A brilliant and outstanding poet, Rabindranath Tagore was also a novelist, painter, educator, musician and a playwright. He is universally recognised as the major classic writer of Bengal.

During his long, prolific and highly influential career, he was a leading figure of the Indian National movement, a contemporary of Gandhi, composer of the Indian and the Bangladesh National anthems, a powerful social, political and educational thinker and a winner of Nobel Prize for Literature in 1913.

Tasher Desh – The Kingdom of Cards, was written in 1933. Tagore was inspired by Alice in Wonderland and Western opera when he wrote Tasher Desh. It is a satirical portrayal of a society ruled by strict conventions. It is a cheerful, humorous, satirical play infused with the spirit of life.

A prince and his friend on a sea faring adventure land in a country of cards and encounter artificial unreality of a rule bound social system – a land so dead that can only come to life through a heavy dose of human desire, aspiration, idealism and laughter. Tagore uses the rigid metaphor of the cards to ridicule the sterility of caste, class and regulation. And only the wild, chaotic and subversive nature of the Prince or the human spirit can demolish this arthritic rigidity and compel effective change. As the subversive influence of the humans starts to spread through the Cards, the incongruity of the stratified and fossilised Card Country becomes unsettling absurdity within the card country itself.

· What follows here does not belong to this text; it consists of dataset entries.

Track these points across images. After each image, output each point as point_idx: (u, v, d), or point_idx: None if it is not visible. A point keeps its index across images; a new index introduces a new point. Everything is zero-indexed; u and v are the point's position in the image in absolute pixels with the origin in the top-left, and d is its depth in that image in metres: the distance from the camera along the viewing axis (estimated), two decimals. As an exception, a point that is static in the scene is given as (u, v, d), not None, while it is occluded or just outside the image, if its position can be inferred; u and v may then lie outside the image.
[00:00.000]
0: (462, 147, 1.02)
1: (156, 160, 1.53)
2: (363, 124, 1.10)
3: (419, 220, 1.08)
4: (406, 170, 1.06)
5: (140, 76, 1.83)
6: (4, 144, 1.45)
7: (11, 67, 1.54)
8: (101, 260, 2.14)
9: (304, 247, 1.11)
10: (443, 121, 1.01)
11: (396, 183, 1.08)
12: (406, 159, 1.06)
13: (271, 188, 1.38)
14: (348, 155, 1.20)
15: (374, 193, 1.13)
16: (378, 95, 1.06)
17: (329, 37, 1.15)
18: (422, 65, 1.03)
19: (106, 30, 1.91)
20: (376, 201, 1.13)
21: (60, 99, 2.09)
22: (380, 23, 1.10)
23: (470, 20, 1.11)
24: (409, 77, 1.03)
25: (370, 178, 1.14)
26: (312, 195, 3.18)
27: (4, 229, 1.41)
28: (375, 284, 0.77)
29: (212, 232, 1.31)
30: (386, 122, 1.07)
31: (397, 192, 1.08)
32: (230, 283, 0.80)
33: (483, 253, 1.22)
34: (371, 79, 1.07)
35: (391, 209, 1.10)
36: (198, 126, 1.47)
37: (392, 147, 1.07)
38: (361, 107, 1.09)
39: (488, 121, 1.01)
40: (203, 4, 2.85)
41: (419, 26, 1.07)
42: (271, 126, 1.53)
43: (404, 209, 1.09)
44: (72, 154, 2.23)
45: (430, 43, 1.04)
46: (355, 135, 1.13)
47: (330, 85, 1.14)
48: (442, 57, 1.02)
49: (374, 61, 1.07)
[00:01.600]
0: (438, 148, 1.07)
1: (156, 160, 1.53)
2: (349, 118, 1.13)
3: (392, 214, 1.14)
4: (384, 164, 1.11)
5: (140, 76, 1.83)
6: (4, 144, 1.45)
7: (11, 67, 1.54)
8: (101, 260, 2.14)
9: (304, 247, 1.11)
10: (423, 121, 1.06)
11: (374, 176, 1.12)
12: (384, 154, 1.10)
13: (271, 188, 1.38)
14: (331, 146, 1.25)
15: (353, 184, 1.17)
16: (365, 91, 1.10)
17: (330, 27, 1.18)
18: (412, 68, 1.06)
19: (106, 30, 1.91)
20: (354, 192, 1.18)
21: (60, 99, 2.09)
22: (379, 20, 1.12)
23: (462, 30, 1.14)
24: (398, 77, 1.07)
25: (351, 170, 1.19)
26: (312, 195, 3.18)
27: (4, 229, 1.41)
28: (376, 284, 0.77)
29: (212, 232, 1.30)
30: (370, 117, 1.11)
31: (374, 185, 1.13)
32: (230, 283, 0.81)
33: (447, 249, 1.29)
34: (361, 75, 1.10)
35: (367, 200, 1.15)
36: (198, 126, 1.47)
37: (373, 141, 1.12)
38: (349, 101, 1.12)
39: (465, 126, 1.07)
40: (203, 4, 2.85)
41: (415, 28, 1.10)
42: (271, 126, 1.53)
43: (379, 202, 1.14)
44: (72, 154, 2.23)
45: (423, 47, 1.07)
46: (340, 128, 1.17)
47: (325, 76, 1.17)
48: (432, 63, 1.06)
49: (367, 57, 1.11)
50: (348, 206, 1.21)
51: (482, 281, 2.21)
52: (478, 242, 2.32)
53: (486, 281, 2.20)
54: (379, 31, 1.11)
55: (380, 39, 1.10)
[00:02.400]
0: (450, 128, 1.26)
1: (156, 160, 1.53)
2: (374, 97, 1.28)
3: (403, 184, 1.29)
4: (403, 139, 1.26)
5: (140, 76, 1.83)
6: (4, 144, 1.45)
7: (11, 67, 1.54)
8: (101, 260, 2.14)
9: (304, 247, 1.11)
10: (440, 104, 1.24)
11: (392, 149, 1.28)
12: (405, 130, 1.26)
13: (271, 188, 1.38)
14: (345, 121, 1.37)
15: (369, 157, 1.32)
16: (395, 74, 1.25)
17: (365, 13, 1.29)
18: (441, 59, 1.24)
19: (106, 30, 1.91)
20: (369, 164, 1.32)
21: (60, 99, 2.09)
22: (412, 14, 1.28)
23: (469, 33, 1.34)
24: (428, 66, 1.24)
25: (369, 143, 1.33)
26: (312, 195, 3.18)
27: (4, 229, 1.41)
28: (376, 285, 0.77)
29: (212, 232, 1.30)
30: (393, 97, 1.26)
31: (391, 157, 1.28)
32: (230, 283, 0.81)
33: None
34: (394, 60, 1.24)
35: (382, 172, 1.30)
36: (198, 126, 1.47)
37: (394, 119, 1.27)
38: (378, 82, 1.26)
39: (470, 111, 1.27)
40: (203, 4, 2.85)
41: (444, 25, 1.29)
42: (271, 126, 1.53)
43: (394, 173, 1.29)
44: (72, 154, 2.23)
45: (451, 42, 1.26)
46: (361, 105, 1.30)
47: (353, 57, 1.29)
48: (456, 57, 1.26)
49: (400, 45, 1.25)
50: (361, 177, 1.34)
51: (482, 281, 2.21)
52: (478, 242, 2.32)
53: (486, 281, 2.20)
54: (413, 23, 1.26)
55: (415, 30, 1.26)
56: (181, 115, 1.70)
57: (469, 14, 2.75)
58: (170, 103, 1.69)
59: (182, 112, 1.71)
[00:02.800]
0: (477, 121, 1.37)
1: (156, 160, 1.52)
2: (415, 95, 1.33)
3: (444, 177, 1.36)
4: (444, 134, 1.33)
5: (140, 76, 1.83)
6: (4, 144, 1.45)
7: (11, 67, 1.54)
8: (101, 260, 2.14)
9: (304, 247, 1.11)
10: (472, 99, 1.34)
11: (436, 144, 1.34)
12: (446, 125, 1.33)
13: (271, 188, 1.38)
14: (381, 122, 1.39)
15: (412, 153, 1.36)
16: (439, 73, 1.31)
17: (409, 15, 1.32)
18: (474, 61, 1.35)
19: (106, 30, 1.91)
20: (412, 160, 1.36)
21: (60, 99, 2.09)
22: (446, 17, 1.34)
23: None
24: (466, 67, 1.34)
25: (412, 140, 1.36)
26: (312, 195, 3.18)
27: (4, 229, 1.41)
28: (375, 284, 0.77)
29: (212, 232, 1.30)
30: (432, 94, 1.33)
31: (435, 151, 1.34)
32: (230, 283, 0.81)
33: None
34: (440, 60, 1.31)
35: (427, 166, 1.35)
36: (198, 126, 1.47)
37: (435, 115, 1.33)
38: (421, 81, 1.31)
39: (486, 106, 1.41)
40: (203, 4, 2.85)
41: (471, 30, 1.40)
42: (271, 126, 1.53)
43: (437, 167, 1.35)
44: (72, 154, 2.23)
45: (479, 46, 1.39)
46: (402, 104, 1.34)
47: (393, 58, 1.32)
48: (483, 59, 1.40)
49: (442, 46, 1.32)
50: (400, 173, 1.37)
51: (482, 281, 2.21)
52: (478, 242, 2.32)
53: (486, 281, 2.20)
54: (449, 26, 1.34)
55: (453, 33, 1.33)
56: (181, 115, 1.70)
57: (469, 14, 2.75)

The music of Tasher Desh is a stylistic blend of Indian classical music ragas and Western opera unique to Tagore and known as Rabindra Sangeet. The play is performed in English while the songs are done in the original Bengali.

Although he started in the nineteenth century, he became a Modern, never detaching his poetry and other works from the times in which he lived, always striving to extend his range and break literary conventions. According to William Radice – translator of his poems, “He carried his romanticism intact into the modern world, used it as a sceptre and a torch. Thus to children of neo-romanticism of the 1960’s …his educational ideals, his anti-materialism, his feminism, his version of the spiritual are all familiar. In this he is near.”

2011 is marked as the celebration of his 150th birth anniversary in India and across the world. The presentation of his play “Tasher Desh – The Kingdom of Cards” is our tribute to this genius of the modern Indian literature.